Psoriasis is also associated with autoimmune hair loss, namely alopecia areata (OR 4·71; 95% CI 2·98–7·45), in a national database in Taiwan.132 In a cohort study including 25 341 patients with psoriasis, a significant association of alopecia areata and psoriasis was also noted (OR 2·5; 95% CI 2·0–3·0).127

Hashimoto's thyroiditis and thyroid autoimmunity are frequently observed in the general population.134 Free thyroxin levels are significantly increased in 105 psoriasis patients without arthritis compared with control 96 patients with tinea pedis.135 In a hospital‐based cross‐sectional study of 856 615 patients, 9615 patients were diagnosed with psoriasis, and 1745 patients had Hashimoto's thyroiditis. A significant association exists for psoriasis and Hashimoto's thyroiditis even after adjusting for confounding variables, including gender, age, psoriatic arthropathy and the use of systemic anti‐psoriatic agents (OR 2·49; 95% CI 1·79–3·48).128 However, Vassilatou et al.136 did not identify any tendency of association between psoriasis and autoimmune thyroiditis in their 114 patients with psoriasis.

Although the precise mechanisms underlying the autoimmune co‐morbidities are not completely understood, damage to the basement membrane, melanocytes and hairs by chronic psoriatic inflammation may initiate and accelerate skin‐related autoimmune diseases.

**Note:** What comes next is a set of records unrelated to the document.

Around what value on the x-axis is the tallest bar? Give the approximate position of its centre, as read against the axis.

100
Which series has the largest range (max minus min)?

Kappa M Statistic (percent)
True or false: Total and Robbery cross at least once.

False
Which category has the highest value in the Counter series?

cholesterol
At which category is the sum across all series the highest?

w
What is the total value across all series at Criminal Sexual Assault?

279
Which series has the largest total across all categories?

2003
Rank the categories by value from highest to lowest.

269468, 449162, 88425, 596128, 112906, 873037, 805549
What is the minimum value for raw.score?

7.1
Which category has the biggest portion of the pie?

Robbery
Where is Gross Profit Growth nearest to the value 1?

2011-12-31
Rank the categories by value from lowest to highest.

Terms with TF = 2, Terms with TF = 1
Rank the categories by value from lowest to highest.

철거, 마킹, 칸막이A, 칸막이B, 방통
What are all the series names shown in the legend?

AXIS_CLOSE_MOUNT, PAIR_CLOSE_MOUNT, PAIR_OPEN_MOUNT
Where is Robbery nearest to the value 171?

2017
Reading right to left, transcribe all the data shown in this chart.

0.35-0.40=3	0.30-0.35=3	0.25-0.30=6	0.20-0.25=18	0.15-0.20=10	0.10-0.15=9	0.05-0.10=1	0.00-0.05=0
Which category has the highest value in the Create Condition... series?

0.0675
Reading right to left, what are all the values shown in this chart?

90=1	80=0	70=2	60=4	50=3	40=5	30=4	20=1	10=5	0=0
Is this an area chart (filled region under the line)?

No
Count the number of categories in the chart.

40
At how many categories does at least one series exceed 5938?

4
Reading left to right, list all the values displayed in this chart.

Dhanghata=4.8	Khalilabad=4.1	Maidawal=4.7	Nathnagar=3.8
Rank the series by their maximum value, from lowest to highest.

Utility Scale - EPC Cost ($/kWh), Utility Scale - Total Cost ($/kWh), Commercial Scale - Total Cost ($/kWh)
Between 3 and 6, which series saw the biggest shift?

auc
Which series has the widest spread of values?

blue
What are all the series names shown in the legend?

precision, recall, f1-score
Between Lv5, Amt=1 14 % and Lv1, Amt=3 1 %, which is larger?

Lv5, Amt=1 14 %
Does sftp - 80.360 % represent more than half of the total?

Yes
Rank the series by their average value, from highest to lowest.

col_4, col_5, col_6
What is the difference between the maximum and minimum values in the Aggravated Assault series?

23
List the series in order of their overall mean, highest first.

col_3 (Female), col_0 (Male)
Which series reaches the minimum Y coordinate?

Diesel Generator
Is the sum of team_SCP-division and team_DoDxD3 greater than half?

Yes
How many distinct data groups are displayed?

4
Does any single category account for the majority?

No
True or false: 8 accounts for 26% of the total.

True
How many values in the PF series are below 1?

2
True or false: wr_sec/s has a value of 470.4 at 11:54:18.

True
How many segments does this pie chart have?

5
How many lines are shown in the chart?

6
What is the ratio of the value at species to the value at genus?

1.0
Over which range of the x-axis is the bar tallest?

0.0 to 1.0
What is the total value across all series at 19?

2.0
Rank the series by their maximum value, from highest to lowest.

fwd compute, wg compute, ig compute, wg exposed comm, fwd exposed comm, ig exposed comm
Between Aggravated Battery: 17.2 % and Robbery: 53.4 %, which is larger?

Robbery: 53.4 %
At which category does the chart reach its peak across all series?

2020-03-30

An association of Crohn's disease and collagen diseases, such as systemic lupus erythematosus, rheumatoid arthritis, Sjögren's syndrome and systemic sclerosis, has been demonstrated in psoriasis patients.127, 137, 138 Some patients with psoriasis develop collagen diseases upon treatment with biologicals.139, 140, 141

Similar to psoriasis, IFNs, DNA–LL‐37 complex and plasmacytoid DCs play a pivotal role in triggering and perpetuating systemic lupus erythematosus.142, 143, 144 Interferons accelerate the formation of DNA–LL37 complex that activates plasmacytoid DCs to produce high levels of IFNs and IL‐23.142, 144 Interleukin‐23 induces IL‐17 production, which promotes autoimmunity.144 Crohn's disease is also deeply linked to TNF‐α/IL‐23 signalling because both anti‐TNF‐α and anti‐IL‐23 biologicals are effective in this disease.145, 146 In vitiligo, IFN signature is also involved in the initiation of its immune response with the activation of plasmacytoid DCs.147 Serum levels of IL‐23 are also elevated in vitiligo.148 These results supports a notion that common pathogenic pathways or shared autoantigens exist in psoriasis and other autoimmune diseases.

Conclusion

Psoriasis is a common chronic inflammatory skin disease that significantly decreases the physical and psychological quality of life of afflicted patients. The underlying inflammatory process results in increased co‐morbidity with systemic inflammatory diseases, such as cardiovascular diseases and metabolic syndrome. In addition, numerous pathogenic traits are shared by psoriasis and other autoimmune diseases, such as autoimmune bullous diseases, vitiligo and alopecia areata. Future studies are warranted to explore the distinct pathways that underpin the inflammatory and autoimmune co‐morbidity.

Disclosures

The authors declare that they have no conflict of interest.